1. 会社沿革
サイオス<3744>はLinuxに代表されるOSSを活用したITシステム開発領域での事業展開を目的に1997年に設立され、その後、国内外でM&Aを活用しながら事業領域を拡大してきた。2006年には米国でIT企業(現 SIOS Technology Corp.)の株式を取得し、海外への進出を果たしたほか、2008年にクラウドサービスの開発販売を行う(株)グルージェント(以下、GLU)を子会社化、また、2015年には金融業界への事業展開を目的に(株)キーポート・ソリューションズ(以下、KPS)とProfit Cube(株)(以下、PCI)を子会社化した。
2017年10月には持株会社体制に移行し、国内事業については新たに設立したサイオステクノロジー(株)(以下、STI)へ段階的に集約し、経営体制の強化を図っている。具体的には、2020年10月にKPS、GLUを、2021年4月にはPCIを吸収合併した。2021年12月末時点の主な連結子会社はSTIと米国で「LifeKeeper」の開発・販売を行うSIOS Technology Corp.、持分法適用関連会社は2社、連結従業員数は489名となっている。
2. 事業内容
事業セグメントは、オープンシステム基盤事業とアプリケーション事業に区分されている。各事業の概要については以下のとおり。
(1) オープンシステム基盤事業
オープンシステム基盤事業は、ITシステムの障害時のシステムダウンを回避するソフトウェア「LifeKeeper」やRed Hat, Inc.関連商品※、OSS技術に関するサポートサービスやOSS関連商品、各種情報システム向けのコンサルティングサービス等が含まれる。このうち、「LifeKeeper」は米子会社が開発した製品で、国内だけでなく海外でも販売されており、大企業や公共機関などでの導入実績も多く、同社の主力製品となっている。

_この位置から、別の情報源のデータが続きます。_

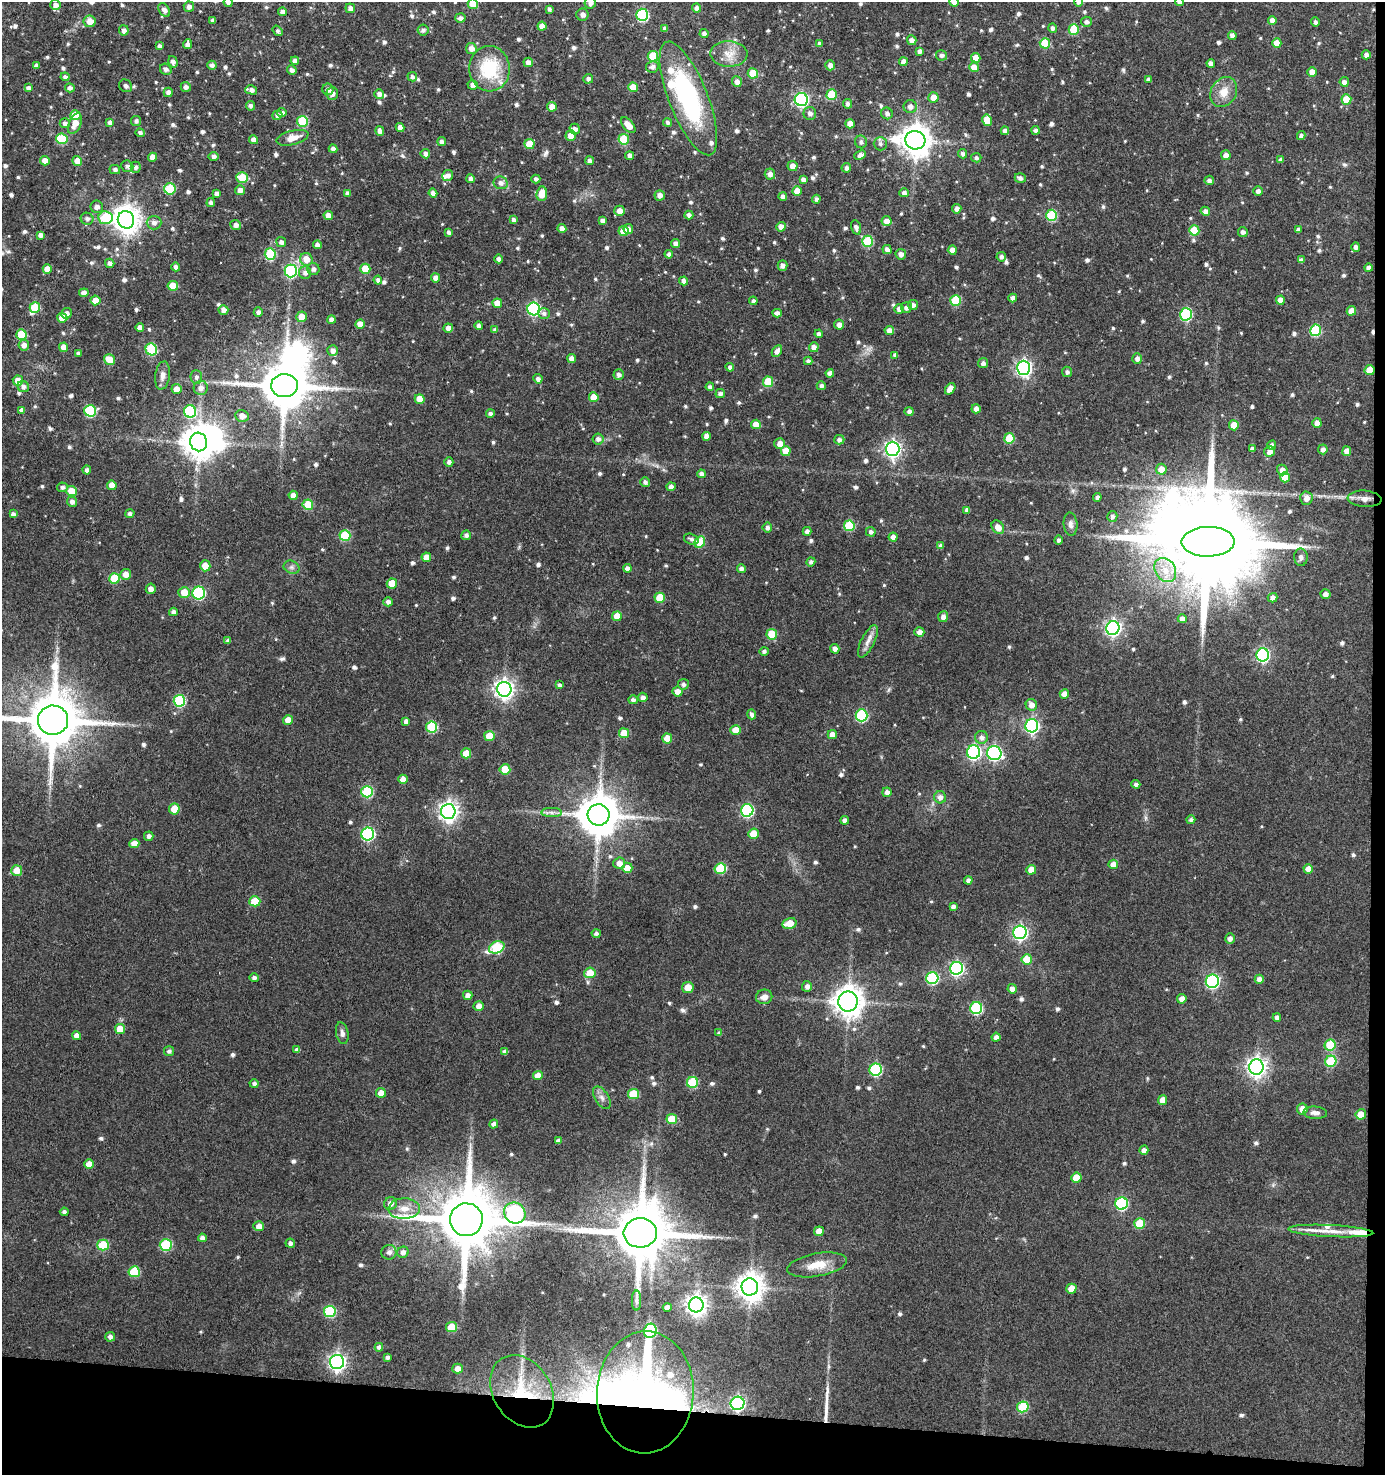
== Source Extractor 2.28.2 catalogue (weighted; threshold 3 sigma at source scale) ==
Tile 9 of 3 x 3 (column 3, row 3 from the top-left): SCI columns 2872-4254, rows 4-1476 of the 4449 x 4424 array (HDU 1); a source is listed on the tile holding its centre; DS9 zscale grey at full resolution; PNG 1387 x 1477 px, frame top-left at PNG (2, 2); each listed source drawn as its Kron ellipse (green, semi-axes under 4 px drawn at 4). Shown black and unused: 5% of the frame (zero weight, under 3 of 5 exposures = <1% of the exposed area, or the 3 px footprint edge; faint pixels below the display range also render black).
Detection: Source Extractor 2.28.2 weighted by HDU 2 'WHT'; one run over the whole footprint, this tile lists its part. Background 0.0972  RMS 0.007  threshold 0.0317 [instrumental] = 3 sigma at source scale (4.5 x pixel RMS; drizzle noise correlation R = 1.50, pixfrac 1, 0.05/0.05 arcsec/px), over >= 5 px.
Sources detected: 764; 7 inside a brighter object's white glare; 2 long thin detections or spike segments (spike, bleed or trail) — neither listed nor drawn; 8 inside a brighter listed object's ellipse — not listed separately; of the other 747, all 500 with FLUX_AUTO >= 1.94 (the completeness limit of this list) listed and drawn (247 fainter detections not listed), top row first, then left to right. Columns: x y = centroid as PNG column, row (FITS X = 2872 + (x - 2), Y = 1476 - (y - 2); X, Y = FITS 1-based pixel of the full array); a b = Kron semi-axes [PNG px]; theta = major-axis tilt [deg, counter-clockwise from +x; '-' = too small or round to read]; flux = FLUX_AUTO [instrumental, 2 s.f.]
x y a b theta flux
228 2 5 4 - 2.3
954 2 5 4 - 5.6
1078 2 5 4 - 2.2
1180 2 4 4 - 2.6
590 3 6 5 - 3
473 4 5 5 - 15
56 5 5 5 - 3.3
189 7 5 5 - 2.9
350 8 5 5 - 3.4
697 8 4 4 - 3.4
549 9 4 3 - 2
164 10 7 5 -58 3.1
283 12 4 4 - 3.8
582 15 6 6 - 3.2
642 15 6 6 - 74
460 18 5 5 - 3.1
213 20 4 4 - 2.6
1272 20 4 4 - 3.7
90 21 6 6 - 6.6
1086 22 5 5 - 2.3
1315 22 4 4 - 2.1
542 26 4 4 - 5.3
1053 28 4 4 - 2.5
665 29 4 4 - 2.3
124 30 5 5 - 2.8
423 30 5 5 - 2.1
1074 30 5 5 - 22
278 31 5 4 - 2
704 34 4 4 - 2.5
1232 35 4 4 - 2.7
912 40 5 4 - 3.7
819 43 4 3 - 2.1
1045 43 5 5 - 24
1277 43 4 4 - 7.4
187 44 5 4 - 3.2
159 46 4 4 - 2.3
471 48 5 5 - 4.3
919 51 4 4 - 2.4
729 54 18 12 -3 9.7
942 55 5 5 - 2.4
1366 55 4 4 - 2.7
653 56 5 5 - 21
976 58 5 4 - 7.6
295 61 4 4 - 3.2
173 62 6 4 -73 3.1
528 62 5 4 - 3.8
903 62 4 4 - 4.1
1211 63 4 4 - 3.1
36 65 4 4 - 2.2
212 65 4 4 - 2.3
830 65 5 4 - 3.2
652 67 6 5 - 2.9
974 67 5 4 - 7.6
166 69 6 5 - 2.6
489 69 23 20 -87 40
292 70 5 4 - 2.5
1312 72 4 4 - 7
753 73 5 5 - 15
65 77 4 4 - 2.1
412 77 5 4 - 2
588 79 5 4 - 2.4
1148 80 4 4 - 2.4
737 82 5 5 - 3.5
1344 82 5 4 - 3.2
473 85 5 4 - 3.4
126 86 7 6 - 2.2
186 87 5 5 - 2.6
633 87 5 5 - 12
28 88 4 4 - 3
70 88 5 4 - 2.8
328 89 6 5 - 3.4
251 90 6 4 -15 3.7
168 92 4 4 - 3.9
1224 92 16 12 58 9.6
332 93 6 5 - 3.1
379 94 5 5 - 3
832 95 5 5 - 24
933 97 5 5 - 6.4
688 98 60 19 -68 100
801 99 6 6 - 150
1346 99 5 5 - 15
848 104 5 4 - 2.3
250 106 5 4 - 2.4
552 107 5 4 - 5.9
910 107 6 6 - 3.7
282 112 5 4 - 2.5
810 113 6 6 - 3.1
887 113 6 5 - 2.5
75 115 5 5 - 11
277 115 5 4 - 2.4
987 120 6 4 -77 10
136 121 5 5 - 2
302 121 5 5 - 40
110 122 4 3 - 2.1
668 122 4 4 - 2
65 123 5 5 - 2.7
75 124 11 6 65 7.7
850 124 5 4 - 5.5
628 125 9 5 -48 7.9
400 127 4 4 - 4.5
575 129 5 5 - 3.2
1036 130 4 4 - 2.4
380 131 5 4 - 3.2
1005 131 4 4 - 2.9
140 133 5 4 - 2.2
571 136 5 5 - 6.1
1301 136 4 4 - 2.2
292 138 16 7 14 7.3
62 139 6 5 - 34
624 139 5 5 - 25
254 140 5 4 - 4.3
915 140 10 9 - 1200
442 141 4 4 - 2.6
861 142 6 6 - 2.3
529 144 5 5 - 16
880 144 7 6 - 2.2
333 149 4 4 - 3
425 154 5 4 - 2.7
963 154 4 4 - 2.1
860 155 6 4 24 3.7
1226 155 5 5 - 4.3
214 156 5 4 - 2.6
630 156 4 4 - 3.3
152 157 4 4 - 5.5
976 158 5 4 - 2.1
1280 160 4 3 - 2.1
45 161 5 4 - 5.7
77 161 5 4 - 7.2
590 161 4 4 - 2.7
127 166 6 5 - 2.2
793 166 5 5 - 4.7
136 167 5 5 - 2.2
846 168 5 4 - 2.2
115 170 5 4 - 2.3
770 174 5 5 - 4.1
448 175 5 5 - 3.6
242 178 6 5 - 23
1020 178 5 5 - 2.4
471 179 4 4 - 2.6
536 179 4 4 - 2.3
803 179 4 4 - 2.7
1209 180 5 4 - 2.3
501 183 7 6 - 3.3
170 189 6 5 - 38
240 190 5 5 - 3.7
797 191 5 4 - 8
1258 191 4 4 - 2.6
217 193 4 4 - 3
348 193 4 4 - 2.6
433 193 4 4 - 3.1
904 193 5 4 - 3.1
542 194 7 5 84 11
660 195 5 5 - 3.2
783 196 4 4 - 2.9
816 199 4 4 - 2.4
211 203 4 4 - 2.6
97 207 6 6 - 2.9
957 209 4 4 - 4
620 211 5 5 - 5
1205 211 5 4 - 3.1
328 215 5 4 - 4.2
689 215 4 4 - 2.5
1051 215 5 5 - 40
106 218 7 6 - 37
87 219 6 6 - 2.2
126 220 9 8 - 830
514 220 4 3 - 2.1
602 221 4 4 - 2.8
886 221 5 5 - 4.9
154 223 7 6 - 3.1
236 225 5 5 - 3.2
781 227 5 5 - 4.5
856 227 7 5 -73 2.7
562 228 4 4 - 4.3
628 229 5 5 - 3.6
1298 229 4 3 - 2
1194 230 5 5 - 19
624 231 5 5 - 11
449 232 4 4 - 2.3
1243 232 5 5 - 2.7
40 235 4 4 - 3.1
868 241 5 5 - 36
281 242 5 4 - 2.7
676 243 4 4 - 3.5
317 245 4 4 - 3
1356 247 4 4 - 2.6
887 250 5 4 - 2.9
952 250 4 4 - 6.1
270 254 5 5 - 41
669 254 4 4 - 2.6
901 254 5 5 - 3.8
1001 257 5 4 - 2.4
306 259 6 6 - 8.3
499 259 4 4 - 2.3
1301 260 4 4 - 2.2
110 263 5 4 - 2.8
782 265 5 5 - 3.2
176 267 4 4 - 2.9
1369 268 4 4 - 3.2
47 269 5 4 - 6.9
313 269 6 6 - 2.4
365 269 5 5 - 15
291 271 6 6 - 83
305 273 6 6 - 3.2
435 278 4 4 - 3.6
378 280 4 4 - 2.2
684 281 4 4 - 3.2
173 286 5 5 - 15
84 293 5 4 - 3.9
1013 298 4 4 - 4.1
95 300 5 5 - 7.8
956 300 5 5 - 29
1280 300 4 4 - 6.3
753 301 4 4 - 1.9
497 303 5 4 - 7.5
913 305 5 5 - 3.1
35 308 5 5 - 24
906 308 5 5 - 3.1
534 309 6 6 - 93
899 309 5 4 - 3.7
223 310 5 4 - 3.7
1351 311 5 4 - 6.9
258 312 4 4 - 2.8
67 313 5 5 - 2.9
544 313 6 5 - 2.2
777 313 4 4 - 2.7
1186 314 6 6 - 68
302 317 5 5 - 8.8
62 318 5 5 - 11
331 320 4 4 - 3.4
360 324 5 4 - 7
839 325 5 5 - 4.1
479 326 4 4 - 2.6
140 328 4 4 - 3.7
448 328 5 4 - 3.8
495 330 4 4 - 2.3
889 330 4 4 - 4.6
1315 330 6 5 - 46
21 334 5 5 - 24
819 334 4 4 - 2.6
24 345 5 5 - 3.9
64 347 4 4 - 5.2
814 347 5 5 - 3.6
151 349 6 5 - 45
332 350 5 5 - 3.6
777 351 6 4 57 2.9
78 353 4 3 - 2
895 355 4 4 - 2.6
572 358 4 4 - 4.4
1137 359 5 5 - 3.2
110 360 6 5 - 13
808 361 4 4 - 2.2
983 363 5 5 - 2.5
730 367 4 4 - 2.2
1024 368 7 6 - 200
1370 370 5 5 - 12
1067 372 5 5 - 2
830 373 4 4 - 3.5
619 374 5 5 - 2.8
162 375 14 7 83 3.9
196 377 7 5 -87 2.3
538 379 5 4 - 2.6
18 380 5 5 - 8.3
768 382 5 5 - 23
284 386 13 11 -3 3500
821 386 4 4 - 2.4
23 387 6 5 - 2.7
710 387 4 4 - 2.3
201 388 7 7 - 4
176 389 5 5 - 6.1
950 389 6 4 52 6.7
720 394 4 4 - 2.4
594 397 5 5 - 10
420 399 5 5 - 8.3
976 409 4 4 - 3.8
22 410 4 4 - 3.3
90 411 6 5 - 53
190 411 6 6 - 62
909 411 4 4 - 2.5
490 413 4 4 - 2.3
242 416 7 6 - 4.9
1317 423 5 4 - 3.9
756 424 5 5 - 7.8
1234 425 5 5 - 12
707 436 4 4 - 4.3
1009 438 5 5 - 24
598 439 5 5 - 2.8
839 440 5 5 - 2.2
199 442 9 8 - 1400
780 444 5 5 - 5.7
1272 445 4 4 - 2.8
893 449 7 6 - 240
1252 449 4 4 - 2.6
1323 449 5 5 - 2.8
786 451 5 5 - 11
1347 451 5 4 - 6.4
1270 452 5 5 - 4.3
449 462 4 4 - 2.5
1161 469 5 5 - 6.5
87 470 4 4 - 2.4
1282 470 5 5 - 4.3
701 474 4 4 - 3
1285 477 5 5 - 11
645 482 5 5 - 2.2
112 485 5 4 - 6.6
62 487 5 5 - 2
671 487 4 4 - 3.3
72 491 5 5 - 12
293 495 4 4 - 4.2
1097 497 4 4 - 2
1306 498 6 6 - 4.8
1365 499 17 8 -4 5.9
72 502 5 5 - 2.8
308 505 5 5 - 24
967 510 4 4 - 2.7
130 513 5 4 - 2.1
13 514 4 4 - 2.2
1112 516 5 5 - 2.4
1070 524 12 7 -85 3.1
849 526 5 5 - 33
767 527 5 4 - 2.5
998 527 7 5 -50 5.9
807 531 4 4 - 2.8
871 532 5 4 - 2.3
466 535 5 4 - 2.4
345 536 5 5 - 33
893 537 4 4 - 3
691 539 7 5 -18 2
1058 540 4 4 - 2.1
700 542 6 5 - 22
1208 542 26 15 1 18000
940 546 4 4 - 2.4
426 557 5 4 - 5.8
1301 557 9 7 -89 2.5
811 562 4 4 - 2
205 566 5 5 - 7.9
292 567 8 6 -20 2.1
627 568 4 4 - 2.6
741 569 4 4 - 2.5
1165 570 13 10 -56 10
125 574 5 5 - 5.4
115 578 5 5 - 27
392 584 5 5 - 13
151 589 5 5 - 3.2
184 592 6 5 - 11
199 593 6 6 - 67
1325 594 5 4 - 3.1
660 598 5 5 - 17
1273 598 5 4 - 3.5
388 602 4 4 - 2.6
173 612 4 4 - 3
617 616 5 5 - 9.4
943 617 5 5 - 3.1
1182 619 4 4 - 3.8
1113 628 7 6 - 210
919 632 5 4 - 3.7
772 634 5 5 - 18
228 641 4 4 - 2.2
868 641 18 6 63 4.9
835 649 5 4 - 3.6
764 651 4 4 - 2
1263 655 6 6 - 110
683 684 5 5 - 2.2
559 685 4 4 - 2.2
504 689 7 7 - 350
677 691 5 5 - 5.3
1064 694 5 4 - 4.8
643 697 5 4 - 3
633 700 5 4 - 2.4
179 701 6 5 - 53
1031 705 6 5 - 5.3
752 714 5 4 - 2.5
861 715 6 6 - 62
53 720 15 14 - 4700
288 720 5 5 - 6.6
406 721 4 4 - 2.8
1032 726 6 6 - 150
432 727 5 5 - 44
736 730 5 4 - 8.8
624 733 5 5 - 14
832 735 4 4 - 5.1
489 736 5 5 - 16
981 737 6 6 - 3.3
667 738 5 5 - 9.9
974 752 7 6 - 130
466 753 5 5 - 12
994 753 7 7 - 130
505 769 5 5 - 19
403 779 5 4 - 6
1136 784 4 4 - 2.1
367 792 6 5 - 50
887 792 5 4 - 3.7
940 797 6 6 - 3.4
174 809 5 5 - 12
747 810 6 6 - 91
448 811 7 7 - 350
551 812 10 4 -1 2.5
599 815 11 10 - 2500
845 820 4 4 - 2.8
1191 820 4 4 - 2
368 834 6 6 - 87
753 834 5 5 - 13
149 836 5 4 - 2.7
134 844 5 4 - 7.1
619 863 6 6 - 5.2
1113 864 5 4 - 6.2
627 868 5 5 - 7.3
720 868 6 5 - 35
1308 869 5 4 - 6.1
17 870 5 5 - 9
1031 870 5 5 - 9.9
968 880 4 4 - 2.3
255 901 5 5 - 19
953 907 4 4 - 2.7
789 923 7 5 14 9.6
1020 932 7 6 - 160
596 933 4 4 - 1.9
1230 938 5 5 - 3
497 947 8 6 25 38
1027 959 5 5 - 16
956 968 6 6 - 130
590 973 5 5 - 14
254 978 4 4 - 2.4
932 978 6 6 - 65
1259 979 4 4 - 4.2
1212 981 7 6 - 120
807 986 5 5 - 3.1
688 987 5 5 - 8.2
1012 989 5 4 - 3.6
468 995 5 4 - 3.7
764 997 8 7 - 4.7
1182 999 5 4 - 4.2
848 1002 10 9 - 870
479 1006 5 5 - 4.4
976 1008 6 6 - 63
1277 1017 4 4 - 2.5
120 1029 5 5 - 12
342 1033 11 6 -77 2.8
719 1033 4 4 - 2.1
76 1036 4 4 - 4.6
996 1037 4 4 - 3
1330 1045 5 5 - 30
297 1050 4 4 - 2.7
169 1051 5 4 - 2.2
505 1052 4 4 - 3.1
1331 1061 6 5 - 35
1256 1067 7 7 - 400
876 1070 6 6 - 70
538 1076 5 4 - 7.8
692 1082 5 5 - 31
254 1084 4 4 - 2
381 1093 5 5 - 6.5
634 1094 5 5 - 23
602 1098 12 6 -58 3.6
1163 1100 5 4 - 6.4
1302 1109 5 5 - 6.9
1315 1113 12 6 -3 3.6
1361 1114 5 5 - 9.5
672 1119 5 5 - 17
494 1124 4 4 - 2.5
558 1141 4 4 - 2.8
1144 1150 5 4 - 3.1
89 1164 5 4 - 6.8
1076 1178 5 5 - 13
1122 1203 6 6 - 78
390 1204 6 6 - 4.3
404 1209 16 10 2 8.2
64 1212 4 4 - 2.1
515 1213 11 10 - 180
466 1220 16 16 - 6200
1140 1224 5 5 - 20
259 1226 5 5 - 5
819 1231 5 4 - 6.8
1331 1231 43 6 -3 13
640 1233 16 14 5 5700
202 1238 4 4 - 2.7
290 1243 5 4 - 2.5
103 1245 6 5 - 28
166 1245 6 5 - 47
389 1252 7 7 - 3
403 1252 6 5 - 3
817 1265 30 11 10 14
134 1272 6 5 - 31
750 1287 8 8 - 860
1071 1289 5 5 - 8.7
636 1301 10 4 -90 2.2
696 1305 7 7 - 480
667 1307 4 4 - 3.6
330 1311 6 5 - 48
452 1327 5 5 - 20
650 1331 7 6 - 66
110 1337 5 5 - 3
379 1347 4 4 - 2.7
388 1357 4 4 - 2.2
337 1362 7 7 - 260
457 1369 5 5 - 4.7
522 1391 39 29 -58 52
645 1392 61 48 87 400
737 1403 7 6 - 130
1023 1407 6 5 - 37
Overlapping masked pixels (flux is a lower limit): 3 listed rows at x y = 1370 370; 522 1391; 645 1392
Isophote crosses this tile's border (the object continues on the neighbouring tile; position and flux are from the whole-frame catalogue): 8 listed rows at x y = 228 2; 954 2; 1078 2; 1180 2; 590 3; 473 4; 688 98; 53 720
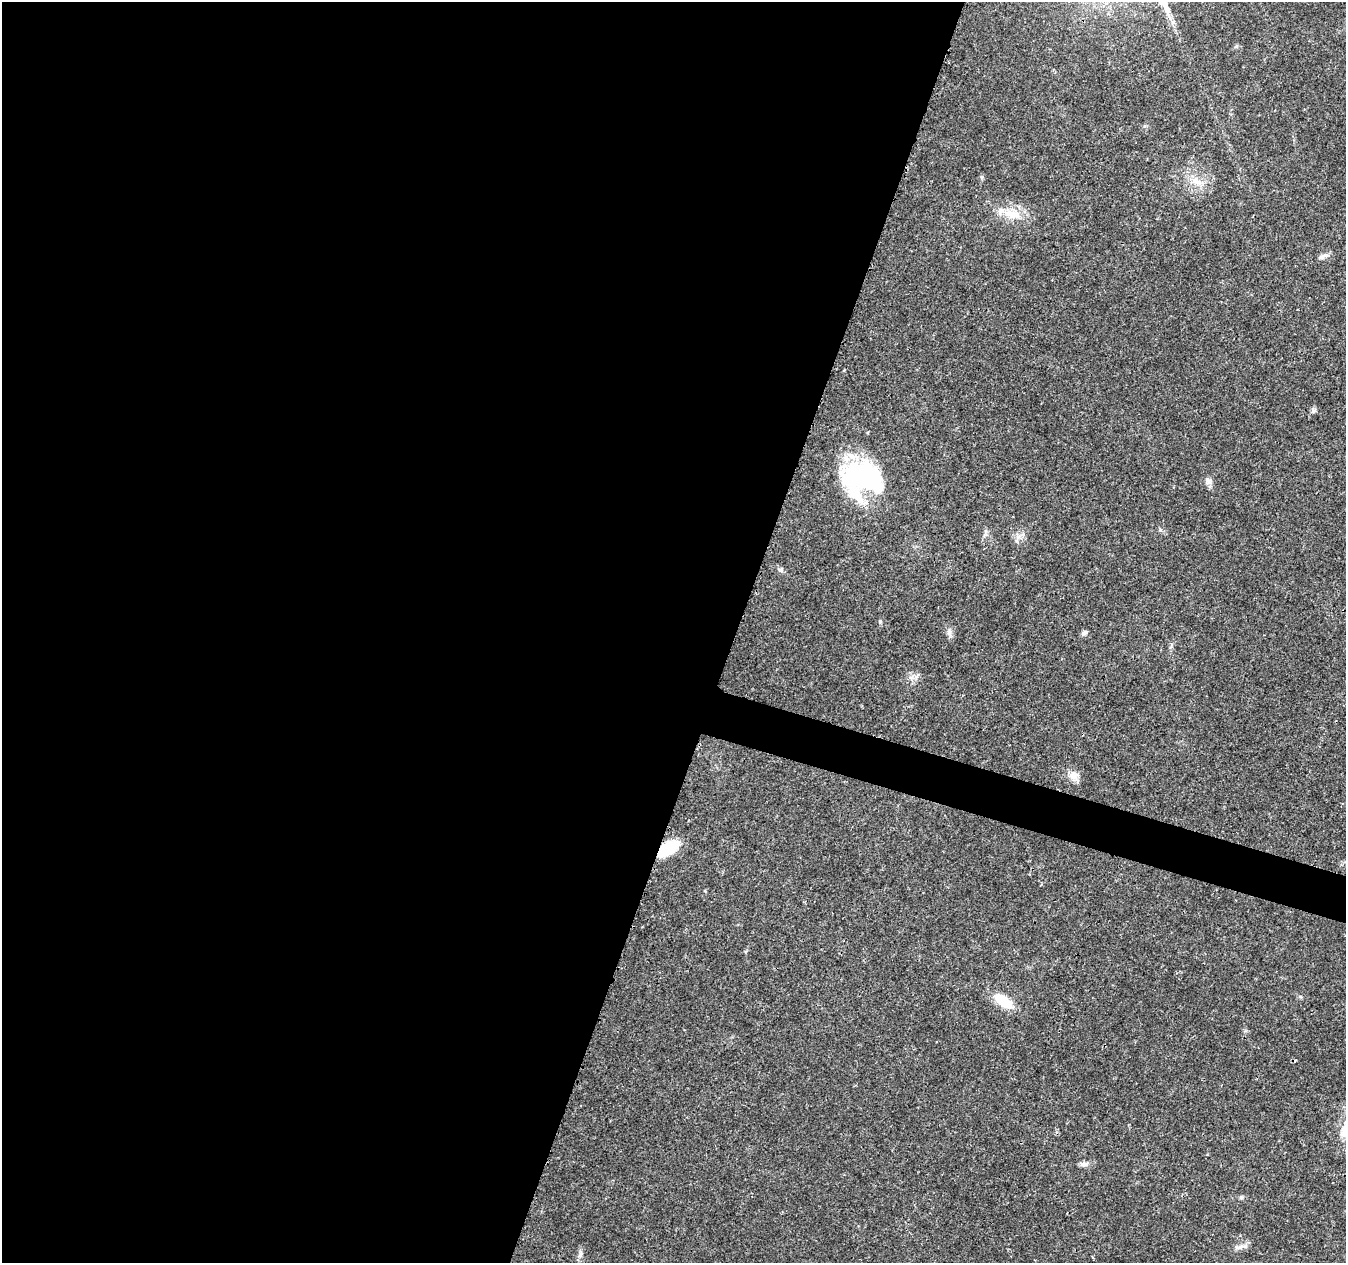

※オープンソースソフトウェア&サービス・プロバイダーの大手であるRed Hat, Inc.が開発するオープンソースの製品。
(2) アプリケーション事業
アプリケーション事業は、MFP向けソフトウェア製品や、Google Workplace※1及びMicrosoft Office 365※2に連携した業務用クラウドサービス「Gluegentシリーズ」のほか、金融機関向けシステム開発・構築支援、金融機関向け経営支援システム「ALM」※3の開発、導入・運用支援サービス等を展開している。「ALM」に関しては、地方銀行向けにおいて導入実績が豊富で、同市場に関しては同社のほか3社(日鉄ソリューションズ<2327>、データ・フォアビジョン(株)、日本ユニシス<8056>)で寡占状態となっている。また、事業規模はまだ小さいものの、HR Techソリューションとして、従業員のモチベーションを「見える化」するITツール「Willysm(ウィリズム)」や、オフィスのフリーアドレス化に対応した座席管理システム「YourDesk(ユアデスク)」のサービスを提供している。
※1 Google LLCがサブスクリプション形式で提供しているクラウドコンピューティング生産性向上グループウェアツール。
※2 Microsoftがクラウドサービスによってサブスクリプション形式で提供するMicrosoft Office製品群。
※3 ALM(Asset Liability Management):銀行の資産・負債を総合的に管理するソフトウェア製品。
3. 同社の特徴と強み
同社の特徴と強みは、国内で先駆してOSSをベースとした事業展開をしてきたことで、OSSに関する技術や運用ノウハウなどの知見が深いという点が挙げられる。OSSに携わる技術者のレベルや運用サポート体制は顧客企業からも高く評価されており、NTT<9432>グループやトヨタ自動車<7203>など日本を代表する大企業も顧客となっている。競合は日本電気<6701>(NEC)や富士通<6702>など大手IT企業となるが、これら企業は自社開発製品が主力でOSS関連製品は傍流となるため、同社にとって大きな脅威とはなっていない。OSS分野を専門にサポートしている競合も少なく、同分野では競争優位性を保っていると言える。
また、Linuxディストリビューター(商用Linuxの配布・サポートを行うことに特化した企業)として世界最大のRed Hat, Inc.とは創業時より緊密な連携関係にあり、「Red Hat Enterprise Linux」をはじめとする関連商品の販売・サポートで国内最大規模の代理店となっている。また、Javaを使ったシステム開発も設立当初より手掛けており、その技術基盤をベースとして、リコー<7752>のMFP向けソフトウェア製品を2009年に開発、事業化している。
なお、同社の商流はOSSのシステム開発やサポートサービス、金融業界向け製品・サービスを除けば、間接販売が大半を占めており、主に大塚商会<4768>などSI事業者を経由して最終顧客に販売されている。2021年12月期実績で見ると、大塚商会向けの売上構成比率が全体の23.4%、(株)ネットワールド向けが10.5%を占めている。また、海外売上比率は4.0%であり、そのうち63.4%は北米向け売上が占めている。